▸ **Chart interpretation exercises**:
========================

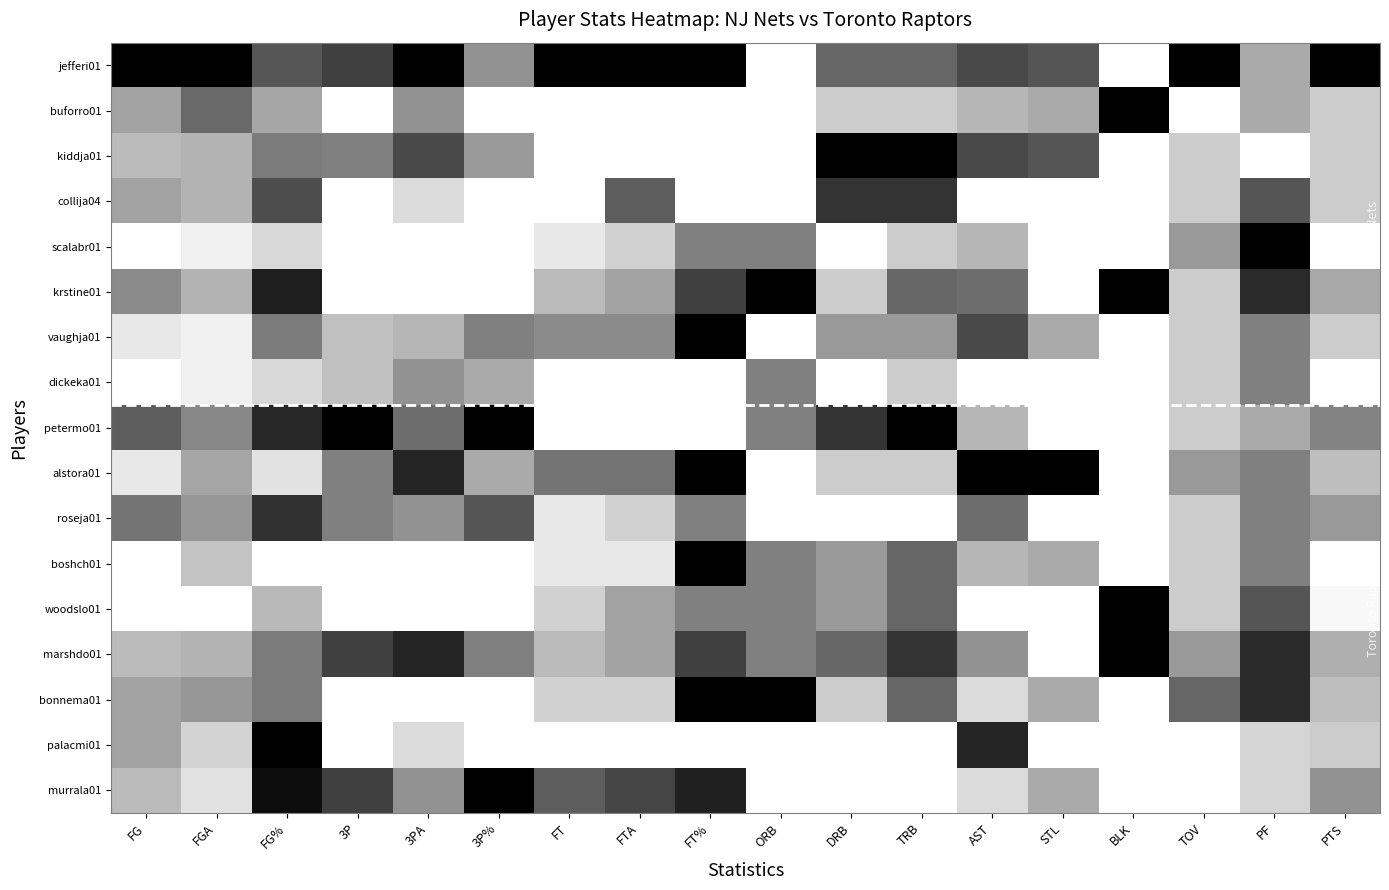

Between DRB and TOV, which series saw the biggest shift?

kiddja01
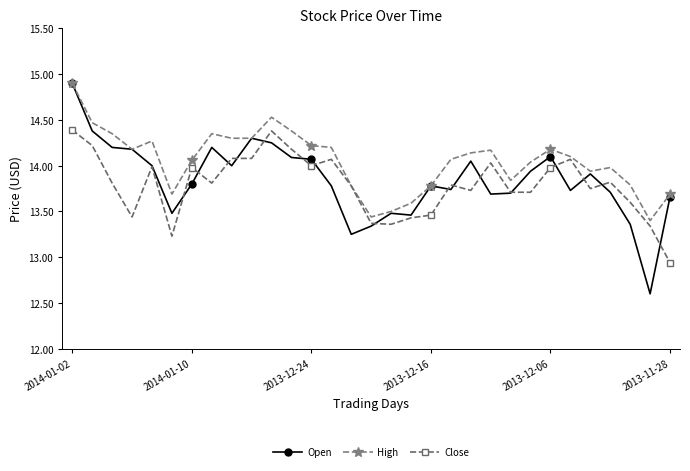

True or false: Close has more than 0 interior local peaks.

True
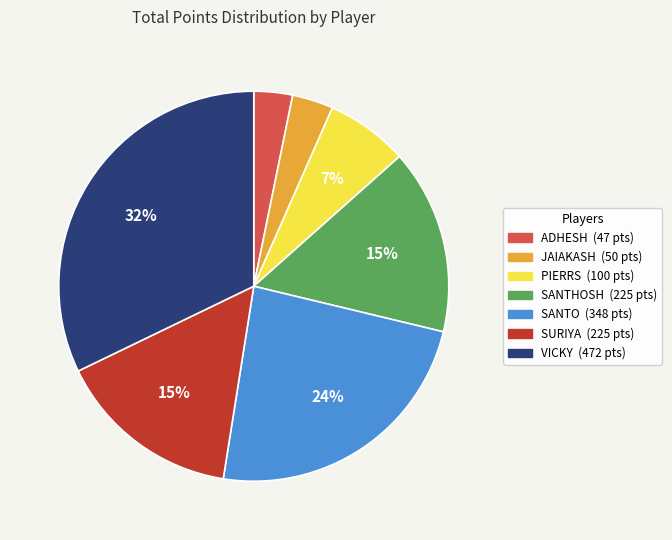

To the nearest percent, what portion does SANTO represent?

24%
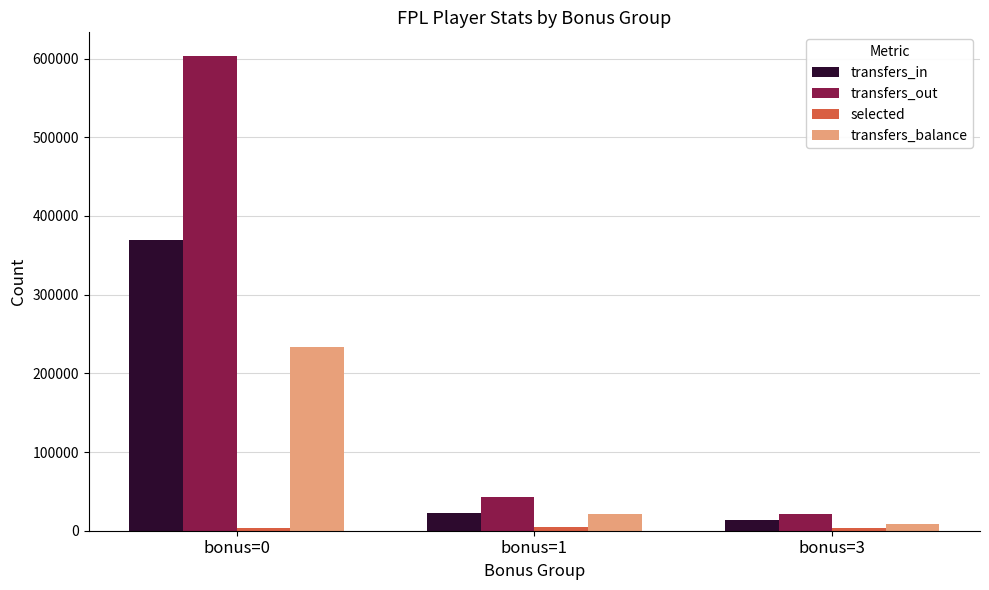

Which series has the largest total across all categories?

transfers_out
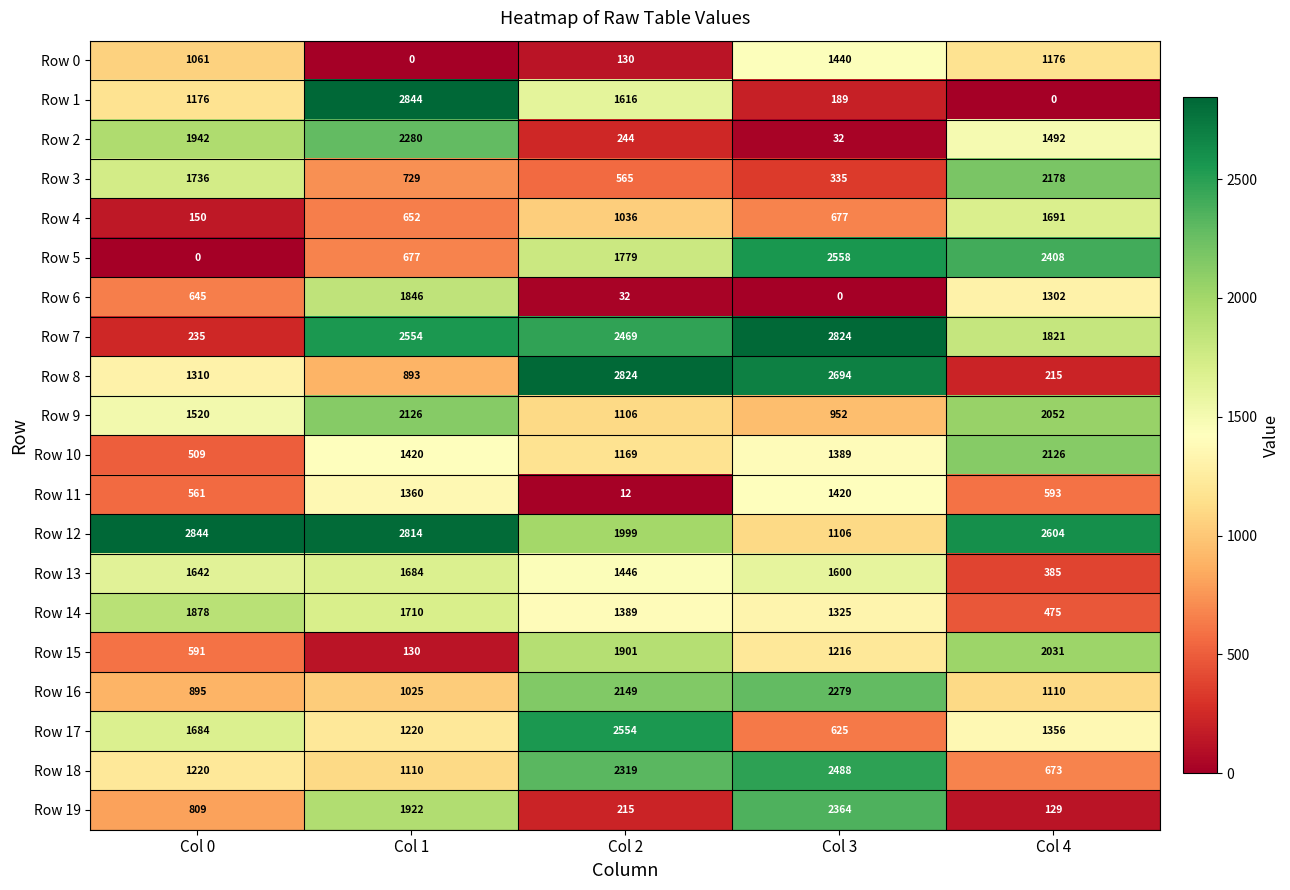

What is the difference between the maximum and minimum values in the Row 5 series?

2558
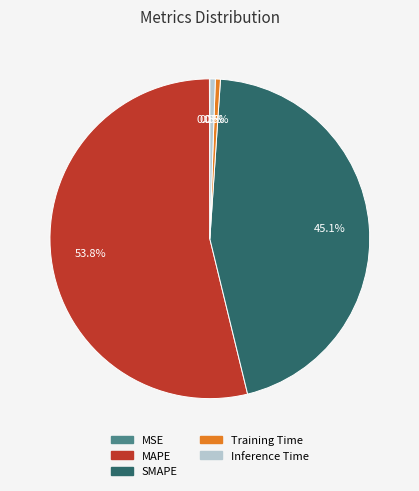

Between SMAPE and Training Time, which is larger?

SMAPE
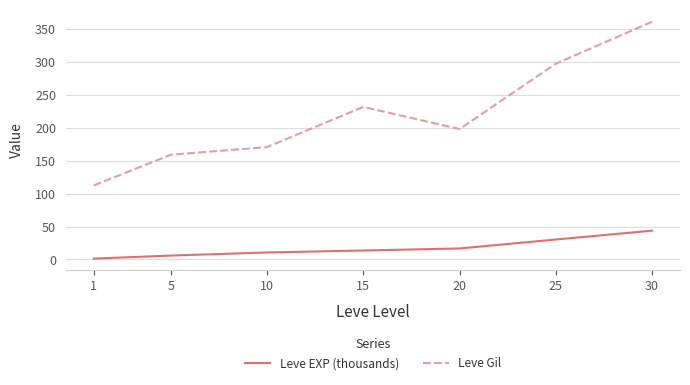

What is the spread (max minus min) of values at 1?

111.1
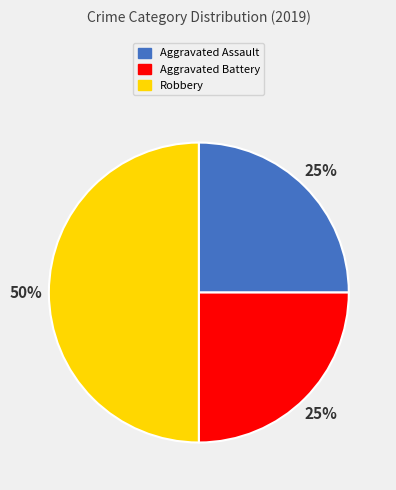

What is the largest slice in the pie chart?

Robbery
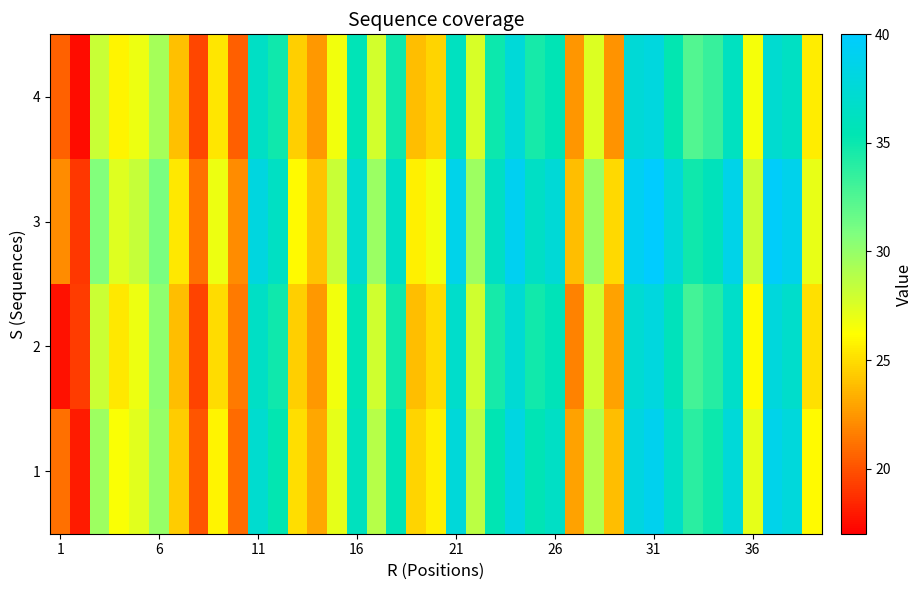

At which category is the sum across all series the highest?

31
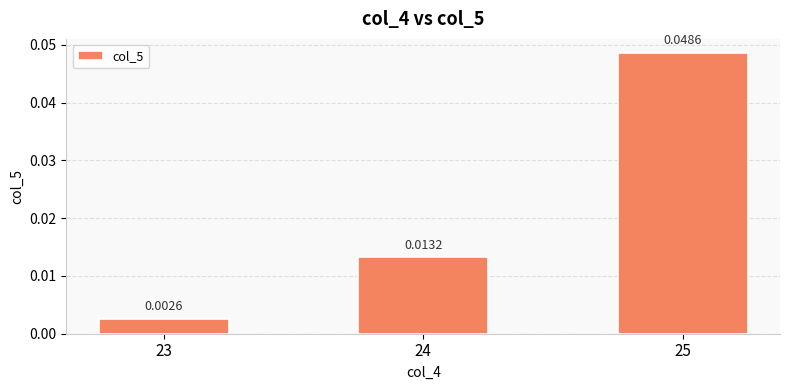

How many bars are there in total?

3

========================

▸ **Exercise instructions**: Return each line of the data above word for word, leaving out the pictures.

▸ **Answer**:
Between DRB and TOV, which series saw the biggest shift?

kiddja01

True or false: Close has more than 0 interior local peaks.

True

To the nearest percent, what portion does SANTO represent?

24%

Which series has the largest total across all categories?

transfers_out

What is the difference between the maximum and minimum values in the Row 5 series?

2558

Between SMAPE and Training Time, which is larger?

SMAPE

What is the spread (max minus min) of values at 1?

111.1

What is the largest slice in the pie chart?

Robbery

At which category is the sum across all series the highest?

31

How many bars are there in total?

3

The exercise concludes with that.